Topic outline

  • Reflection

    1. What research reading strategies seem to work for you? Why? 
    2. What strategies would you use to address the following real research reading challenges of research candidates?

      • I have so much reading to do. How can I manage it? (or ‘I feel as if I am drowning in the amount of reading I am doing’).
      • I take about 4–6 hours to read a paper and worry about being too slow.
      • I am not sure if what I am reading is the best quality. How do I know the journal is a good quality journal?
      • My supervisors asked me to read 200 papers in the next two weeks.
      • The reading is too hard and I cannot understand it.
      • I am not remembering what I have read.
      • My supervisors have asked me to become more critical in my reading, but I don't know what this means nor how to do it.
      • I have read about 40 papers related to my topic, but don't know how to organise them to write about them.

    Check out the handout 'Strategies to respond to research reading challenges' at the end of this resource page for some suggestions. 

    Tools for working with reading and thinking critically while reading research

    Learning to be critical as a researchers requires you to ask key questions as you read. Three tools provided in the attachment (Becoming more critical) at the end of this resource may help you develop critical analysis skills while reading. 
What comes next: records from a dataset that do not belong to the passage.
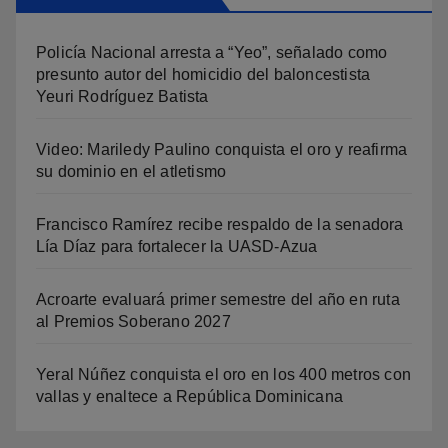
Policía Nacional arresta a “Yeo”, señalado como
presunto autor del homicidio del baloncestista
Yeuri Rodríguez Batista
Video: Mariledy Paulino conquista el oro y reafirma
su dominio en el atletismo
Francisco Ramírez recibe respaldo de la senadora
Lía Díaz para fortalecer la UASD-Azua
Acroarte evaluará primer semestre del año en ruta
al Premios Soberano 2027
Yeral Núñez conquista el oro en los 400 metros con
vallas y enaltece a República Dominicana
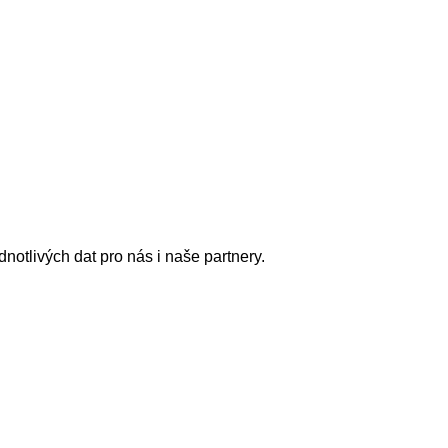
notlivých dat pro nás i naše partnery.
    Recommended strategies advised by experienced research scholars
    • Start by developing an overview of your field—find review articles.
    • Use peer-reviewed research articles or papers as well as, or rather than books because they have the latest information. Books are already 2–3 years old by the time they are published.
    • Use books for general background information or specific theories.
    • Keep going into the literature or ‘immerse yourself in the literature’—think about and find hidden problems, interesting perspectives, ask new questions.
    • Read with a purpose in mind—have data in your mind, before starting to read.
    • Develop an annotated bibliography (EndNote can help, and use Excel).
    • Read, think and write at the same time.
    • Write a summary—highlight vocabulary or expressions that are new to discuss with your supervisor.
    • Write about the gap—what is known, what is unknown.
    • Respond to the critical questions (write your thoughts into the Research notes in EndNote, Zotero or Mendeley, or into OneNote). 
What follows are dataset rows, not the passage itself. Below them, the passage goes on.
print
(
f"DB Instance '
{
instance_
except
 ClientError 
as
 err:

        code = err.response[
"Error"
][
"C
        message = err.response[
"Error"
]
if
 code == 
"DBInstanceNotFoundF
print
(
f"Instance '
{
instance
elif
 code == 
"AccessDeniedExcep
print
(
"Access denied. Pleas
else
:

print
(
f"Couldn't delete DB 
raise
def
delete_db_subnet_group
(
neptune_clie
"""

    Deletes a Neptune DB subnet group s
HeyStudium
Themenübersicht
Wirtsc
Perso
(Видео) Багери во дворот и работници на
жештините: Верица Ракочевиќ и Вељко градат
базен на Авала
    The next step in research reading is to organise your reading and connect readings with one another to write your research story or literature review. 
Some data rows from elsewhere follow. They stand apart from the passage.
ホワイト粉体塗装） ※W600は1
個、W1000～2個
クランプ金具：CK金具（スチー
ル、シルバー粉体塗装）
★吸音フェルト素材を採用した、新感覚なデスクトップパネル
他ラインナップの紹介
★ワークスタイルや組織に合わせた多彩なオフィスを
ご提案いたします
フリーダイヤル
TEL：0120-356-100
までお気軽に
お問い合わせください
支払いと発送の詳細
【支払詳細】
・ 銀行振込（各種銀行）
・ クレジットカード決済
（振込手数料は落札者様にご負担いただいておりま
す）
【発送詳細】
    • Be well-organised with your readin­g by using bibliographic management tools available to track references and group or categorise them.
    • ‘Mentalise’ or internalise the main ideas that you have thought about from a reading in relation to your own research topic.
    • Connect your readings to one another according to sub-topics and in relation to your research—use mind mapping, flowcharts and other forms of visuals to do this. 
    • Use Excel as a way to develop an overview of all your readings. List all your sources and key aspects of the reference according to your priorities—eg Author | Date | Type of Source | Title | Contribution | Questions raised | Method. Additional headings could include and are not limited to: Cited by | Journal name | Site of experiment | Water type to treat | Aim of study | Plants used | Sampling & analysis | Conclusion | Recommendations | Time scale of expt | whatever is relevant for your research.

    A segment of an Excel spreadsheet listing three papers by Author, Date, Title, Journal, URL, Type and database.

    Part of an Excel spreadsheet listing Author, Date, Title of article, Journal, Site of experiment, Water type, AbstractImages of the Excel spreadsheet used with permission from Dr Jeni Ayres, UniSA STEM. Jeni's thesis was focused on remediating waste water.